#### Textauszug ####

# G.Skill startet das Supportforum im PC-Games Hardware Forum!!!



## CyVeR [G.Skill] (15. Dezember 2010)

Hallo liebe Community,


nun ist es soweit: ab Heute stehen wir euch bei jeglichen Fragen zu euren G.Skill Produkten zu verfügung. 
Wie klappt die RMA? Kein Problem, die Antwort gibts hier! Auch werdet ihr über wichtige Neuerungen und 
Änderungen bei bestimmten Produkten informiert!

Nun wünsche ich euch eine menge Spaß und frohes tippern im G.Skill-Supportforum!


----------



## xTc (15. Dezember 2010)

Willkommen bei uns im Forum.
Irgendwie war mir klar das du den Part hier übernimmst. 


Gruß


----------



## Pikus (15. Dezember 2010)

Klasse, ein weiterer Hardwarehersteller, der sich direkt um seine Kunden kümmert 

Herzlich Willkommen!


----------



## CyVeR [G.Skill] (15. Dezember 2010)

Aber selbstverständlich, immer zur Stelle, euer Cyver


----------



## sensitron (15. Dezember 2010)

Willkommen im Forum  Freut mich dass mein Ramhersteller nun auch hier vertreten ist


----------



## Cavalera (15. Dezember 2010)

sensitron schrieb:


> Willkommen im Forum  Freut mich dass mein Ramhersteller nun auch hier vertreten ist


 
Ich wünschte ich könnte es auch behaupten  meine Ripclaws (2x2 Gb DDR3-1333) mussten zurückgeschickt werden, da ein Riegel defekt war! Ich hoffe dass ich ein funktionierendes Paar zurückgeschickt bekomme, denn beim Hardwareshop meines Vertrauens lese ich zB dass einer 3 Kits probierte, bis er eins hatte wo ging  Ich hoffe du kannst mich da beruhigen 

Falls ich aber auf weitere Probleme stosse, weiss ich ja dann wo mir geholfen wird


----------



## KOF328 (15. Dezember 2010)

meine ripjaws CL7 1333er funzen jetzt seit rund einem jahr supi


----------



## derP4computer (15. Dezember 2010)

Willkommen hier im Forum.


----------



## madace (15. Dezember 2010)

Willkommen im Forum.

Ich denke ich werde bei meiner nächsten PC-Aufrüst-Aktion mal auf GSKILL RAM setzen, mal sehen wie's wird.


----------



## fL!nT (15. Dezember 2010)

Super


----------



## GxGamer (15. Dezember 2010)

sensitron schrieb:


> Willkommen im Forum  Freut mich dass mein Ramhersteller nun auch hier vertreten ist



Mich freuts auch, Willkommen im Forum.

Ich setze ja nicht umsonst seit Jahren auf G.Skill


----------



## Rizzard (15. Dezember 2010)

Na das sind doch mal gute Neuigkeiten.

Will mir nämlich die G.Skill Eco 1600er für mein kommendes 1155 Brett gönnen, und wehe die Dinger laufen nicht rund, dann gibts Diskussionsbedarf.

#### Gespeicherte Datensätze ####

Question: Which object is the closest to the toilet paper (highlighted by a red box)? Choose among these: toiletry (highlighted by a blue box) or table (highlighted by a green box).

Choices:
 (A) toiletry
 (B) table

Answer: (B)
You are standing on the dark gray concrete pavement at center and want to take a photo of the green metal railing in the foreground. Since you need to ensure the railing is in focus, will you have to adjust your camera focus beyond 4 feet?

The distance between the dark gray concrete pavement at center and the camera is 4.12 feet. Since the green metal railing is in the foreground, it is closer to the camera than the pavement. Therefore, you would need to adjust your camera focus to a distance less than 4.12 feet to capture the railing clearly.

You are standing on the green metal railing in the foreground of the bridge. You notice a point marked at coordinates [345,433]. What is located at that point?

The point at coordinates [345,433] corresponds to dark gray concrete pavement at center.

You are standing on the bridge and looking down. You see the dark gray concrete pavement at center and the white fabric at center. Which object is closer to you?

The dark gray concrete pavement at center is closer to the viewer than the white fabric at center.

####
#### Gespeicherte Datensätze ####

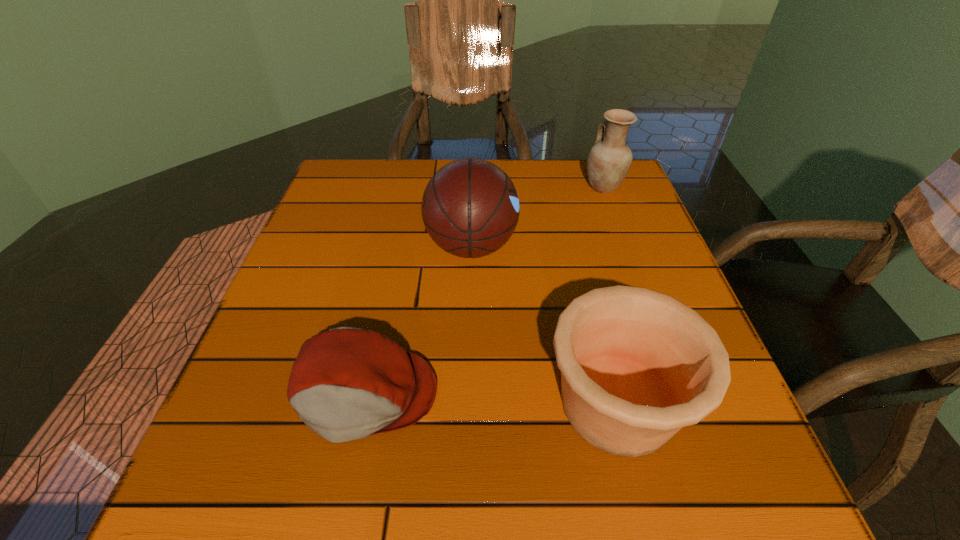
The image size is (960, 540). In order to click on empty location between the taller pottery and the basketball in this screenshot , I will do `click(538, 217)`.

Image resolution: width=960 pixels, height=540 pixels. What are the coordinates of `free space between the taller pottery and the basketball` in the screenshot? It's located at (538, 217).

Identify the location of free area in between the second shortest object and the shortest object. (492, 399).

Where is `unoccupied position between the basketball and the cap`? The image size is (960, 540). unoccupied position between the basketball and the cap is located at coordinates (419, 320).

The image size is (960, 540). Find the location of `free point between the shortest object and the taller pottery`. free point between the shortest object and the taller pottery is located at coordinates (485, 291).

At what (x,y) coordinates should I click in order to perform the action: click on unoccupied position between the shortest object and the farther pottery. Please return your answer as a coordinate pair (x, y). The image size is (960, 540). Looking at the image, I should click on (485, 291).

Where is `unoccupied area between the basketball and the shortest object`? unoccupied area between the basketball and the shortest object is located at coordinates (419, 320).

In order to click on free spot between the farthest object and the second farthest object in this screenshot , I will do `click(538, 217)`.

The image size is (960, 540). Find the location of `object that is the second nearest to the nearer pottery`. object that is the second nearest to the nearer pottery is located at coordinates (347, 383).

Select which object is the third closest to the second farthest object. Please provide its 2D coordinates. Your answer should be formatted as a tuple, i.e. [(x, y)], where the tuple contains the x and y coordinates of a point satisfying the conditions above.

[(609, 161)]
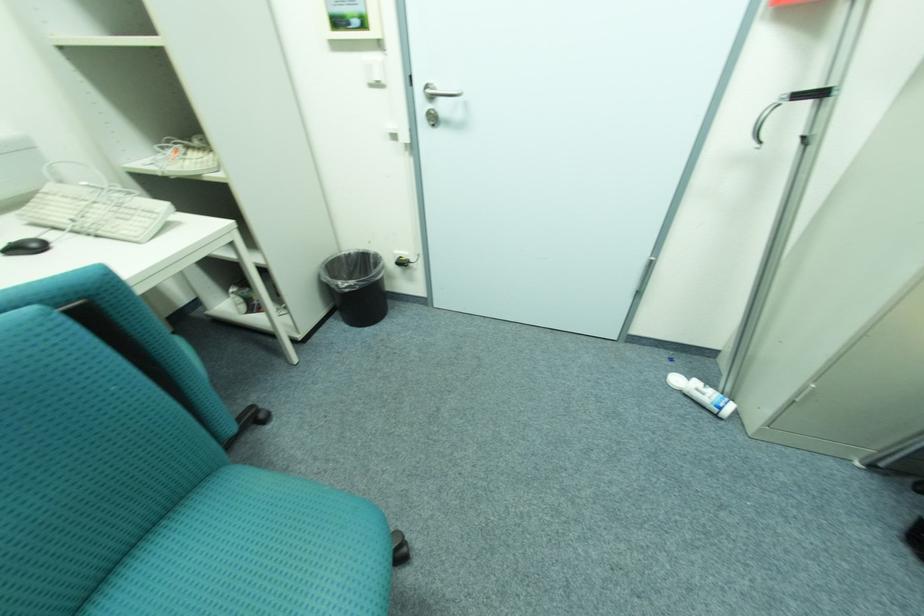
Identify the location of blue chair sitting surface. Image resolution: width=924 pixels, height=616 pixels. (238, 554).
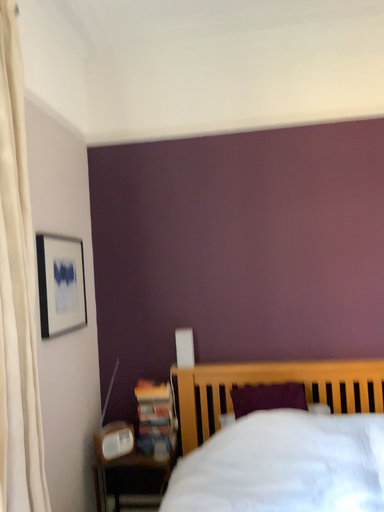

####

● **Aufgabe 1**:
Beantworte die folgenden Fragen zum Forumsthread über das G.Skill-Supportforum:
(a) Welche Frage nennt CyVeR in seinem ersten Beitrag als Beispiel?
(b) Warum mussten Cavaleras Ripclaws zurückgeschickt werden?
(c) Welchen Arbeitsspeicher will sich Rizzard für sein kommendes 1155 Brett gönnen?
● **Aufgabe 2**:
Wiederhole aus dem Forumsthread wörtlich den Abschnitt, der mit den Worten „nun ist es soweit: ab“ beginnt und mit „bestimmten Produkten informiert!“ endet.

● **Vollständige Antwort 1**:
(a) Wie klappt die RMA?
(b) Ein Riegel war defekt.
(c) Die G.Skill Eco 1600er.

● **Vollständige Antwort 2**:
nun ist es soweit: ab Heute stehen wir euch bei jeglichen Fragen zu euren G.Skill Produkten zu verfügung. 
Wie klappt die RMA? Kein Problem, die Antwort gibts hier! Auch werdet ihr über wichtige Neuerungen und 
Änderungen bei bestimmten Produkten informiert!